● EXERCISE OBJECTIVE:
The reply should consist of the full listing, written out exactly.

● SUPPLIED DATA:
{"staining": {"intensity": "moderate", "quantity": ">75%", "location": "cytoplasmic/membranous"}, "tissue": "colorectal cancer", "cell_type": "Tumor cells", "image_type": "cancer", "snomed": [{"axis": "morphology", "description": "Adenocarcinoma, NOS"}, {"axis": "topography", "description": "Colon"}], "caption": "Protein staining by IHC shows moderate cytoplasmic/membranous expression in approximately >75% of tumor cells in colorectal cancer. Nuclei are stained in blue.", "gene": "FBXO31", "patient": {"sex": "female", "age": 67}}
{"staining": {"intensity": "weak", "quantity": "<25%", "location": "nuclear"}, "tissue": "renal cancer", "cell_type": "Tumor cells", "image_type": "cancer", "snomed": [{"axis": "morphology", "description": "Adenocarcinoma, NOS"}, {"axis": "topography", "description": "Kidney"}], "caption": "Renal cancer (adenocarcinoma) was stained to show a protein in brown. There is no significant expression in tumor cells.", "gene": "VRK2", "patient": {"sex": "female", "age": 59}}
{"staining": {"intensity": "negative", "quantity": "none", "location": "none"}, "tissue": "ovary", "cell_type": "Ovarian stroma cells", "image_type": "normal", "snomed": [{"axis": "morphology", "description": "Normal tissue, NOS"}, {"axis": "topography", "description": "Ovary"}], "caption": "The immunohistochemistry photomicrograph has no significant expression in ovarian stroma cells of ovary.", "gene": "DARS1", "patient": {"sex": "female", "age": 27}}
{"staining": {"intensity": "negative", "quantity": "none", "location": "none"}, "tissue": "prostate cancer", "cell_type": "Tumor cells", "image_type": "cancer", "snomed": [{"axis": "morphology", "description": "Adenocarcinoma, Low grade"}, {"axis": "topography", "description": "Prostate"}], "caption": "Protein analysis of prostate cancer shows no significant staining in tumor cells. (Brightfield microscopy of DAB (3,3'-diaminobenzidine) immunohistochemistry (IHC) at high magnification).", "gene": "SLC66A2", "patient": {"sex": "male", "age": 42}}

● ANSWER TO THIS TASK:
{"staining": {"intensity": "moderate", "quantity": ">75%", "location": "cytoplasmic/membranous"}, "tissue": "colorectal cancer", "cell_type": "Tumor cells", "image_type": "cancer", "snomed": [{"axis": "morphology", "description": "Adenocarcinoma, NOS"}, {"axis": "topography", "description": "Colon"}], "caption": "Protein staining by IHC shows moderate cytoplasmic/membranous expression in approximately >75% of tumor cells in colorectal cancer. Nuclei are stained in blue.", "gene": "FBXO31", "patient": {"sex": "female", "age": 67}}
{"staining": {"intensity": "weak", "quantity": "<25%", "location": "nuclear"}, "tissue": "renal cancer", "cell_type": "Tumor cells", "image_type": "cancer", "snomed": [{"axis": "morphology", "description": "Adenocarcinoma, NOS"}, {"axis": "topography", "description": "Kidney"}], "caption": "Renal cancer (adenocarcinoma) was stained to show a protein in brown. There is no significant expression in tumor cells.", "gene": "VRK2", "patient": {"sex": "female", "age": 59}}
{"staining": {"intensity": "negative", "quantity": "none", "location": "none"}, "tissue": "ovary", "cell_type": "Ovarian stroma cells", "image_type": "normal", "snomed": [{"axis": "morphology", "description": "Normal tissue, NOS"}, {"axis": "topography", "description": "Ovary"}], "caption": "The immunohistochemistry photomicrograph has no significant expression in ovarian stroma cells of ovary.", "gene": "DARS1", "patient": {"sex": "female", "age": 27}}
{"staining": {"intensity": "negative", "quantity": "none", "location": "none"}, "tissue": "prostate cancer", "cell_type": "Tumor cells", "image_type": "cancer", "snomed": [{"axis": "morphology", "description": "Adenocarcinoma, Low grade"}, {"axis": "topography", "description": "Prostate"}], "caption": "Protein analysis of prostate cancer shows no significant staining in tumor cells. (Brightfield microscopy of DAB (3,3'-diaminobenzidine) immunohistochemistry (IHC) at high magnification).", "gene": "SLC66A2", "patient": {"sex": "male", "age": 42}}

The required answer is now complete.